EXERCISE: Repeat the records below in their entirety, exactly.

======== DATA PROVIDED ========

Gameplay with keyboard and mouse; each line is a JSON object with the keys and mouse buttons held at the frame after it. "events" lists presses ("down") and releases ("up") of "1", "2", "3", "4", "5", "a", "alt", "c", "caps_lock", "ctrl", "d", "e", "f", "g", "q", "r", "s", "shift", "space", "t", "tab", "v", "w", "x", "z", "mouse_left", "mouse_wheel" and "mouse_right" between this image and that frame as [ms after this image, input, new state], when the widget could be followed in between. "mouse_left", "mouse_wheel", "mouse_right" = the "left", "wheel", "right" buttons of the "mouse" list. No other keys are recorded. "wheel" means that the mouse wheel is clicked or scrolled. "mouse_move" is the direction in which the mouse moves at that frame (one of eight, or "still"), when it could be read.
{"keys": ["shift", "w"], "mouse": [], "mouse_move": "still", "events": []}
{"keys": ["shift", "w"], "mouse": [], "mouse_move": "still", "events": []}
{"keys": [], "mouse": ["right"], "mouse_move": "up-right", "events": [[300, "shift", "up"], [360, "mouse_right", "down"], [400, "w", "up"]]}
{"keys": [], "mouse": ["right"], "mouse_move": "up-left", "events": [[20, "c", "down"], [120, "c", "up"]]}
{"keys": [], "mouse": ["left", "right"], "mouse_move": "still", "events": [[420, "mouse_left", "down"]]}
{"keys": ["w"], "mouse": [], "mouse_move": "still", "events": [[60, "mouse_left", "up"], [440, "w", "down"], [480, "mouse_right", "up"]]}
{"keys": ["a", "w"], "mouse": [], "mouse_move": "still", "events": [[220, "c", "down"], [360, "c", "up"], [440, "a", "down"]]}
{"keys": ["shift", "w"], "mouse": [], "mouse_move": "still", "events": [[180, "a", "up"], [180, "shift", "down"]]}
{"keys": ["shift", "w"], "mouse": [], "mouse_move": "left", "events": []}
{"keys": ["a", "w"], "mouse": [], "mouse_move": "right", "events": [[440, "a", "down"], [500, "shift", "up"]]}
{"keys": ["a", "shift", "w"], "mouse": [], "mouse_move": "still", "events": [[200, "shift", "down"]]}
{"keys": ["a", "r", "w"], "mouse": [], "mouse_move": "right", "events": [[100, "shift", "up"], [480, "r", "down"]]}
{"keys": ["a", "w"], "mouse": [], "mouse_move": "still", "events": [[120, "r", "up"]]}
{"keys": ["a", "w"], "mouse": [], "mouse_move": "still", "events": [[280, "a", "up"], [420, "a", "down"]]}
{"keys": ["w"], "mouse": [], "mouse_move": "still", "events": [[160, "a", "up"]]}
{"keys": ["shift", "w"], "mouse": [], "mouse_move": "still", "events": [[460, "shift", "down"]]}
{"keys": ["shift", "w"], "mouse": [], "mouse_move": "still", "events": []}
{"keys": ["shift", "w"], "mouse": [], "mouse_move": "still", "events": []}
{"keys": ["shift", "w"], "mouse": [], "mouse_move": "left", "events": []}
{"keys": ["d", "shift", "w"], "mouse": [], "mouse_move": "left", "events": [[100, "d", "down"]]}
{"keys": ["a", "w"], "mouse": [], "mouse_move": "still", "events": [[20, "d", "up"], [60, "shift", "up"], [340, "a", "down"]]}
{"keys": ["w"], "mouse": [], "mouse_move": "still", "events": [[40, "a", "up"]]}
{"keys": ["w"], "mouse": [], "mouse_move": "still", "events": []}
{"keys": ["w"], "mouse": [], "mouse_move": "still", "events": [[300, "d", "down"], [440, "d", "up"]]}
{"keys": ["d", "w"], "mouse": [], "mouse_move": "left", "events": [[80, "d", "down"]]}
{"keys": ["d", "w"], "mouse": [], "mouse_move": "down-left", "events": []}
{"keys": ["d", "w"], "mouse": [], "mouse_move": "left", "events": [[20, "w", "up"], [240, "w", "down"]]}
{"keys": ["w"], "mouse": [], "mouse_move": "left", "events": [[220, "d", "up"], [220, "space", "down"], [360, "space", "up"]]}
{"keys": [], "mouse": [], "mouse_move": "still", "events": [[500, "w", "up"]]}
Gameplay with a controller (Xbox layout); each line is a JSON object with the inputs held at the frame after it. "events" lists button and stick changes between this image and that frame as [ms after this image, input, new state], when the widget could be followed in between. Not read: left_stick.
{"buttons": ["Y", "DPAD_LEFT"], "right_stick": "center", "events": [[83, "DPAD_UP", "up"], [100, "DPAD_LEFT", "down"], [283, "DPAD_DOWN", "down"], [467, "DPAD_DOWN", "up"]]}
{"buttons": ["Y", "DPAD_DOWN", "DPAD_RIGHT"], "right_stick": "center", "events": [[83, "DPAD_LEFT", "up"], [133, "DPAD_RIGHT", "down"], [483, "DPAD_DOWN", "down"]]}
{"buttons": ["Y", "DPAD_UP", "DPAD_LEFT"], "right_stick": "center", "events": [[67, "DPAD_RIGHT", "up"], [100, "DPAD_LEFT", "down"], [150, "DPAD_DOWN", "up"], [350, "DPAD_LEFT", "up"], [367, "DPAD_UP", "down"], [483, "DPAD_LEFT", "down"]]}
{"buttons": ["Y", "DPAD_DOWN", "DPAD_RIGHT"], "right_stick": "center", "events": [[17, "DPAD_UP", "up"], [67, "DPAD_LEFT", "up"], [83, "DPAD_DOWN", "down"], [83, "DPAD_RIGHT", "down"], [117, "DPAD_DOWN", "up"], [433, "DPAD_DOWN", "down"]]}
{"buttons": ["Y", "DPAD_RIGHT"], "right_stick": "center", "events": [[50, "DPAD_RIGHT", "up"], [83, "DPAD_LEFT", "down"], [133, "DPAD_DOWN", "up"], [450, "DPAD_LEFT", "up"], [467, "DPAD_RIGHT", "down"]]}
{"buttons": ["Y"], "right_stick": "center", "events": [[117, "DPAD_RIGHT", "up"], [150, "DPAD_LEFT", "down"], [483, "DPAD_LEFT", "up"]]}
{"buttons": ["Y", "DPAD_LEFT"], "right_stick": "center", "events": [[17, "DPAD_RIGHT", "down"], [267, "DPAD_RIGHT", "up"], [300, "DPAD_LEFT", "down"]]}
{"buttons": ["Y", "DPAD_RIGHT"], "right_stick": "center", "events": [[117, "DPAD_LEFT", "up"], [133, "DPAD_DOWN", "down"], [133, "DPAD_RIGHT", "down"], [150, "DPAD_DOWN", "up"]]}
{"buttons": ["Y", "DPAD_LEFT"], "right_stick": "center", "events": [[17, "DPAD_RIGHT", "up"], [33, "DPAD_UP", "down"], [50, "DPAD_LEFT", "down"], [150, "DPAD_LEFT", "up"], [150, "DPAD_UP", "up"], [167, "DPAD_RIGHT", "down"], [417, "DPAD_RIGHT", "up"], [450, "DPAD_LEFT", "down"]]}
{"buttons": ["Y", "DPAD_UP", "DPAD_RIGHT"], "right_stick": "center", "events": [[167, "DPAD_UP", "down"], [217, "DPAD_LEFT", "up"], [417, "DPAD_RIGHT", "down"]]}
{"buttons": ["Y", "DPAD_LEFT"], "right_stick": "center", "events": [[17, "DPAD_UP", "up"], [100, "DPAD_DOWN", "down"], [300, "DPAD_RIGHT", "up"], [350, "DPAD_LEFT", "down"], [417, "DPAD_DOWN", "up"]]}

========

ANSWER AREA:
Gameplay with keyboard and mouse; each line is a JSON object with the keys and mouse buttons held at the frame after it. "events" lists presses ("down") and releases ("up") of "1", "2", "3", "4", "5", "a", "alt", "c", "caps_lock", "ctrl", "d", "e", "f", "g", "q", "r", "s", "shift", "space", "t", "tab", "v", "w", "x", "z", "mouse_left", "mouse_wheel" and "mouse_right" between this image and that frame as [ms after this image, input, new state], when the widget could be followed in between. "mouse_left", "mouse_wheel", "mouse_right" = the "left", "wheel", "right" buttons of the "mouse" list. No other keys are recorded. "wheel" means that the mouse wheel is clicked or scrolled. "mouse_move" is the direction in which the mouse moves at that frame (one of eight, or "still"), when it could be read.
{"keys": ["shift", "w"], "mouse": [], "mouse_move": "still", "events": []}
{"keys": ["shift", "w"], "mouse": [], "mouse_move": "still", "events": []}
{"keys": [], "mouse": ["right"], "mouse_move": "up-right", "events": [[300, "shift", "up"], [360, "mouse_right", "down"], [400, "w", "up"]]}
{"keys": [], "mouse": ["right"], "mouse_move": "up-left", "events": [[20, "c", "down"], [120, "c", "up"]]}
{"keys": [], "mouse": ["left", "right"], "mouse_move": "still", "events": [[420, "mouse_left", "down"]]}
{"keys": ["w"], "mouse": [], "mouse_move": "still", "events": [[60, "mouse_left", "up"], [440, "w", "down"], [480, "mouse_right", "up"]]}
{"keys": ["a", "w"], "mouse": [], "mouse_move": "still", "events": [[220, "c", "down"], [360, "c", "up"], [440, "a", "down"]]}
{"keys": ["shift", "w"], "mouse": [], "mouse_move": "still", "events": [[180, "a", "up"], [180, "shift", "down"]]}
{"keys": ["shift", "w"], "mouse": [], "mouse_move": "left", "events": []}
{"keys": ["a", "w"], "mouse": [], "mouse_move": "right", "events": [[440, "a", "down"], [500, "shift", "up"]]}
{"keys": ["a", "shift", "w"], "mouse": [], "mouse_move": "still", "events": [[200, "shift", "down"]]}
{"keys": ["a", "r", "w"], "mouse": [], "mouse_move": "right", "events": [[100, "shift", "up"], [480, "r", "down"]]}
{"keys": ["a", "w"], "mouse": [], "mouse_move": "still", "events": [[120, "r", "up"]]}
{"keys": ["a", "w"], "mouse": [], "mouse_move": "still", "events": [[280, "a", "up"], [420, "a", "down"]]}
{"keys": ["w"], "mouse": [], "mouse_move": "still", "events": [[160, "a", "up"]]}
{"keys": ["shift", "w"], "mouse": [], "mouse_move": "still", "events": [[460, "shift", "down"]]}
{"keys": ["shift", "w"], "mouse": [], "mouse_move": "still", "events": []}
{"keys": ["shift", "w"], "mouse": [], "mouse_move": "still", "events": []}
{"keys": ["shift", "w"], "mouse": [], "mouse_move": "left", "events": []}
{"keys": ["d", "shift", "w"], "mouse": [], "mouse_move": "left", "events": [[100, "d", "down"]]}
{"keys": ["a", "w"], "mouse": [], "mouse_move": "still", "events": [[20, "d", "up"], [60, "shift", "up"], [340, "a", "down"]]}
{"keys": ["w"], "mouse": [], "mouse_move": "still", "events": [[40, "a", "up"]]}
{"keys": ["w"], "mouse": [], "mouse_move": "still", "events": []}
{"keys": ["w"], "mouse": [], "mouse_move": "still", "events": [[300, "d", "down"], [440, "d", "up"]]}
{"keys": ["d", "w"], "mouse": [], "mouse_move": "left", "events": [[80, "d", "down"]]}
{"keys": ["d", "w"], "mouse": [], "mouse_move": "down-left", "events": []}
{"keys": ["d", "w"], "mouse": [], "mouse_move": "left", "events": [[20, "w", "up"], [240, "w", "down"]]}
{"keys": ["w"], "mouse": [], "mouse_move": "left", "events": [[220, "d", "up"], [220, "space", "down"], [360, "space", "up"]]}
{"keys": [], "mouse": [], "mouse_move": "still", "events": [[500, "w", "up"]]}
Gameplay with a controller (Xbox layout); each line is a JSON object with the inputs held at the frame after it. "events" lists button and stick changes between this image and that frame as [ms after this image, input, new state], when the widget could be followed in between. Not read: left_stick.
{"buttons": ["Y", "DPAD_LEFT"], "right_stick": "center", "events": [[83, "DPAD_UP", "up"], [100, "DPAD_LEFT", "down"], [283, "DPAD_DOWN", "down"], [467, "DPAD_DOWN", "up"]]}
{"buttons": ["Y", "DPAD_DOWN", "DPAD_RIGHT"], "right_stick": "center", "events": [[83, "DPAD_LEFT", "up"], [133, "DPAD_RIGHT", "down"], [483, "DPAD_DOWN", "down"]]}
{"buttons": ["Y", "DPAD_UP", "DPAD_LEFT"], "right_stick": "center", "events": [[67, "DPAD_RIGHT", "up"], [100, "DPAD_LEFT", "down"], [150, "DPAD_DOWN", "up"], [350, "DPAD_LEFT", "up"], [367, "DPAD_UP", "down"], [483, "DPAD_LEFT", "down"]]}
{"buttons": ["Y", "DPAD_DOWN", "DPAD_RIGHT"], "right_stick": "center", "events": [[17, "DPAD_UP", "up"], [67, "DPAD_LEFT", "up"], [83, "DPAD_DOWN", "down"], [83, "DPAD_RIGHT", "down"], [117, "DPAD_DOWN", "up"], [433, "DPAD_DOWN", "down"]]}
{"buttons": ["Y", "DPAD_RIGHT"], "right_stick": "center", "events": [[50, "DPAD_RIGHT", "up"], [83, "DPAD_LEFT", "down"], [133, "DPAD_DOWN", "up"], [450, "DPAD_LEFT", "up"], [467, "DPAD_RIGHT", "down"]]}
{"buttons": ["Y"], "right_stick": "center", "events": [[117, "DPAD_RIGHT", "up"], [150, "DPAD_LEFT", "down"], [483, "DPAD_LEFT", "up"]]}
{"buttons": ["Y", "DPAD_LEFT"], "right_stick": "center", "events": [[17, "DPAD_RIGHT", "down"], [267, "DPAD_RIGHT", "up"], [300, "DPAD_LEFT", "down"]]}
{"buttons": ["Y", "DPAD_RIGHT"], "right_stick": "center", "events": [[117, "DPAD_LEFT", "up"], [133, "DPAD_DOWN", "down"], [133, "DPAD_RIGHT", "down"], [150, "DPAD_DOWN", "up"]]}
{"buttons": ["Y", "DPAD_LEFT"], "right_stick": "center", "events": [[17, "DPAD_RIGHT", "up"], [33, "DPAD_UP", "down"], [50, "DPAD_LEFT", "down"], [150, "DPAD_LEFT", "up"], [150, "DPAD_UP", "up"], [167, "DPAD_RIGHT", "down"], [417, "DPAD_RIGHT", "up"], [450, "DPAD_LEFT", "down"]]}
{"buttons": ["Y", "DPAD_UP", "DPAD_RIGHT"], "right_stick": "center", "events": [[167, "DPAD_UP", "down"], [217, "DPAD_LEFT", "up"], [417, "DPAD_RIGHT", "down"]]}
{"buttons": ["Y", "DPAD_LEFT"], "right_stick": "center", "events": [[17, "DPAD_UP", "up"], [100, "DPAD_DOWN", "down"], [300, "DPAD_RIGHT", "up"], [350, "DPAD_LEFT", "down"], [417, "DPAD_DOWN", "up"]]}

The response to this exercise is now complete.